**** Text extract

Debrell v. Ponton

27 Tex. 623 | Tex. | 1864

Bell, J.

We are of opinion that there is error in the judgment of the court below.

When this case was formerly before this court, it was held that the plaintiffs below showed a good cause of action by their petition. (22 Tex. B., 686.)

*626On the last trial in the court Below we are of opinion that the court erred in permitting the witness, A. W. Hicks and W. J. Howerton to testify to the conversion of the negro Sam by D. C. Bellows, while he was acting as the administrator of the estate of Andrew Ponton, deceased. The administration of Mr. and Mrs. Bellows upon the estate of Andrew Ponton had been closed before the institution of the present suit. The administrator and the administratrix had filed their final account and made final settlement with the estate and had been discharged. It was not, therefore, competent to go behind their settlement with the estate, and permit them or any others interested in the estate, in a collateral proceeding like the present, to falsify their final settlement for their own advantage or for the advantage of the heirs of the-estate. This testimony was well calculated to influence the minds-of the jury in deciding the question of Mrs. Bellows' interest in the estate, which was the main question of fact before the court.

********
**** Record set

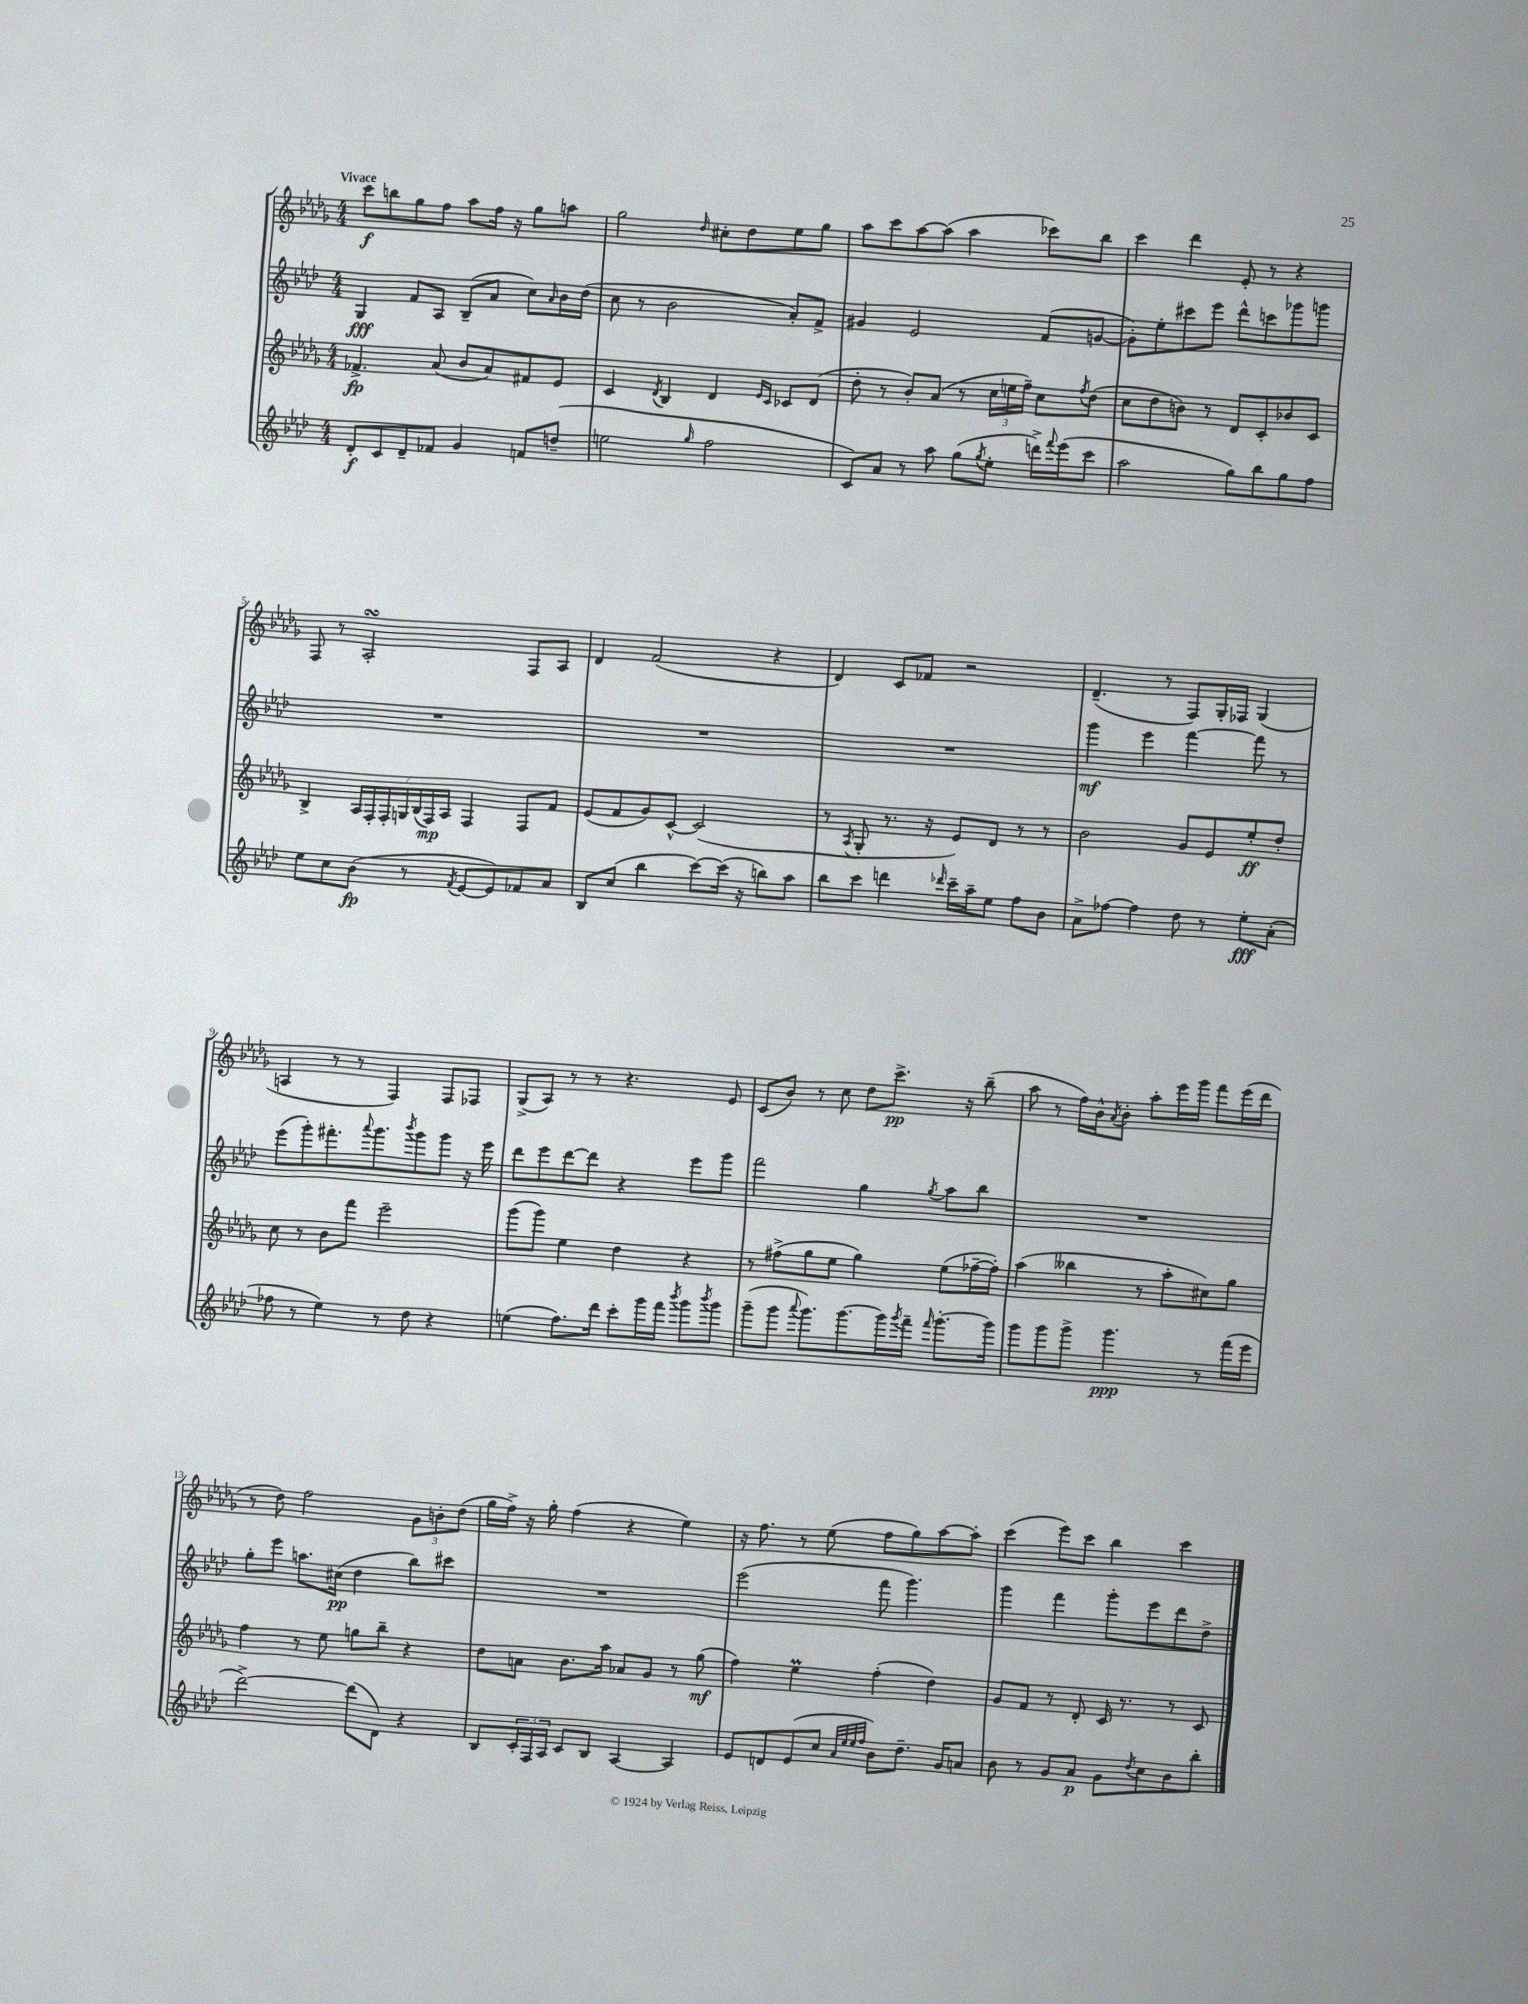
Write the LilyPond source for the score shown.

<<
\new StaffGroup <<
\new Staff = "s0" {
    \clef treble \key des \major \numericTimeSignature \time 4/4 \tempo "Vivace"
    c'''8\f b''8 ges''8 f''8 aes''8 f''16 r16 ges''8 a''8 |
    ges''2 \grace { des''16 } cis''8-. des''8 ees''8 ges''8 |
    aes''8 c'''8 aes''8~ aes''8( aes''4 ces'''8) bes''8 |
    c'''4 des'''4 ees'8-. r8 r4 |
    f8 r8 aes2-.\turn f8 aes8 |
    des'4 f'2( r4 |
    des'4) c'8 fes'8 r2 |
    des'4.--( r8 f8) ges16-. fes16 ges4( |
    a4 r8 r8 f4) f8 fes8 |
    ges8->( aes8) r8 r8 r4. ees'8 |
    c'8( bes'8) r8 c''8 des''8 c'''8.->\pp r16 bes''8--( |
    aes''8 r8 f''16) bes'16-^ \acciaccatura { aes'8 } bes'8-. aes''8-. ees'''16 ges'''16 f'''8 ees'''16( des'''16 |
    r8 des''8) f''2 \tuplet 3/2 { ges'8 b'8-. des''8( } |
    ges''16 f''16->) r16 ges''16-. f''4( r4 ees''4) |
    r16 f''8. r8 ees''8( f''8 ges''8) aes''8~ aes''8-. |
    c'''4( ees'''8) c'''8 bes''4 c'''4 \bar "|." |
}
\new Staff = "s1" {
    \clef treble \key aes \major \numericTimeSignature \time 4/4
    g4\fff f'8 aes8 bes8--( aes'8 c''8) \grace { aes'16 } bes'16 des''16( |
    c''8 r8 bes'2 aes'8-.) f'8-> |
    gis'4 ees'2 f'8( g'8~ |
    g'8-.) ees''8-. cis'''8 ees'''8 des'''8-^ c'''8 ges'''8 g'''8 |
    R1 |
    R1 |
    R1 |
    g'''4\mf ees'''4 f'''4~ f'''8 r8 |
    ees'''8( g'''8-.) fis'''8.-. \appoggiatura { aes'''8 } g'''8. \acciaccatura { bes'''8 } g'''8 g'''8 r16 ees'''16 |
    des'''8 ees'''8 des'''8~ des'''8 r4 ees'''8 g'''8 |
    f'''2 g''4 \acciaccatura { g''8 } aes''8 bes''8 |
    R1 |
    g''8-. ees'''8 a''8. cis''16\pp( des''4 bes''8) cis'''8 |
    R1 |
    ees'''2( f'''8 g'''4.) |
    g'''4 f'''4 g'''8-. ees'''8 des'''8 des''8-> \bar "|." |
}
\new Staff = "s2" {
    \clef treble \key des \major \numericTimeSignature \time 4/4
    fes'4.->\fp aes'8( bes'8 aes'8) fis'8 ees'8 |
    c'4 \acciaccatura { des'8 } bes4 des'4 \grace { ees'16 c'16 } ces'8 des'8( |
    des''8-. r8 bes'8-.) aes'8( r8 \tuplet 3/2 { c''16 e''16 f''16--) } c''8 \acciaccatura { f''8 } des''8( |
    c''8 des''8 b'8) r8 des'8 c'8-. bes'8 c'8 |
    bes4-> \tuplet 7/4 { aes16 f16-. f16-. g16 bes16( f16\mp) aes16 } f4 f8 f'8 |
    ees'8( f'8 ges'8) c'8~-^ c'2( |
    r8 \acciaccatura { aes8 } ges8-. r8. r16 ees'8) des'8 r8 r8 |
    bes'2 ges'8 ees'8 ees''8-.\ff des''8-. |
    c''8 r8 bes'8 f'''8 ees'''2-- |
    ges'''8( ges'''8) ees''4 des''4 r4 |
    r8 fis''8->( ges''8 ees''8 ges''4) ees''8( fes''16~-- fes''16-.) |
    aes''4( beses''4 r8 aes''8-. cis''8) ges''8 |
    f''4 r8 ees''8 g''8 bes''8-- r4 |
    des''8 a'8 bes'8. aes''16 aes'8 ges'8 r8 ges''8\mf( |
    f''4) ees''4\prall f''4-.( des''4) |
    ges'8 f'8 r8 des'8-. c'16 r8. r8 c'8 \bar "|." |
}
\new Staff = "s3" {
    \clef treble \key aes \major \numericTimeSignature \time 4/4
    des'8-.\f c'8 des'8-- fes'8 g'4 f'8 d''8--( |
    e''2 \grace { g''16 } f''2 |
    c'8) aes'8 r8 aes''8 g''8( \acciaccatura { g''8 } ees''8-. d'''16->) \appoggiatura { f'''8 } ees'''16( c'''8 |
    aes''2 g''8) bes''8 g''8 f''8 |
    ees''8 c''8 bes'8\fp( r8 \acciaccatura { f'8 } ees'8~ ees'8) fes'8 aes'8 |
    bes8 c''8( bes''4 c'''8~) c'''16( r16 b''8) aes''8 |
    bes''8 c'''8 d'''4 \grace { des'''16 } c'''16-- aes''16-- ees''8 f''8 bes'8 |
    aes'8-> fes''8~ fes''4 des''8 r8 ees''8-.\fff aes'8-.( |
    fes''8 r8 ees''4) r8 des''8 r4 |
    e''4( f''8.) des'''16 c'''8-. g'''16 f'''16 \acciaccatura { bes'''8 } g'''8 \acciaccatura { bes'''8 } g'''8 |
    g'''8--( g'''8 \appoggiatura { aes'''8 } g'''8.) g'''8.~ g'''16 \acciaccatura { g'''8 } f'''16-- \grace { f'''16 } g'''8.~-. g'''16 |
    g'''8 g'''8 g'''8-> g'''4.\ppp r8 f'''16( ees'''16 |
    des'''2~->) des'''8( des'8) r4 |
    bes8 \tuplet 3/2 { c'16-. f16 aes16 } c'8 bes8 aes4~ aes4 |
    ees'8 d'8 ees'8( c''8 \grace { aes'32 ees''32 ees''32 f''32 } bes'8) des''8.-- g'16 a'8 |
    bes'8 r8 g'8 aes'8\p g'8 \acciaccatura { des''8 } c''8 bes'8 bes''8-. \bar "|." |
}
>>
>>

********

### Problem 1
In the court opinion, swap "court" for "tribunal" throughout the part that opens with the words containing "27 Tex. 623" and closes with "Tex. B., 686.)", and write that part out again.
### Problem 2
According to the court opinion, whose estate had Mr. and Mrs. Bellows administered?

### Exercise result 1
27 Tex. 623 | Tex. | 1864

Bell, J.

We are of opinion that there is error in the judgment of the tribunal below.

When this case was formerly before this tribunal, it was held that the plaintiffs below showed a good cause of action by their petition. (22 Tex. B., 686.)

### Exercise result 2
The estate of Andrew Ponton, deceased.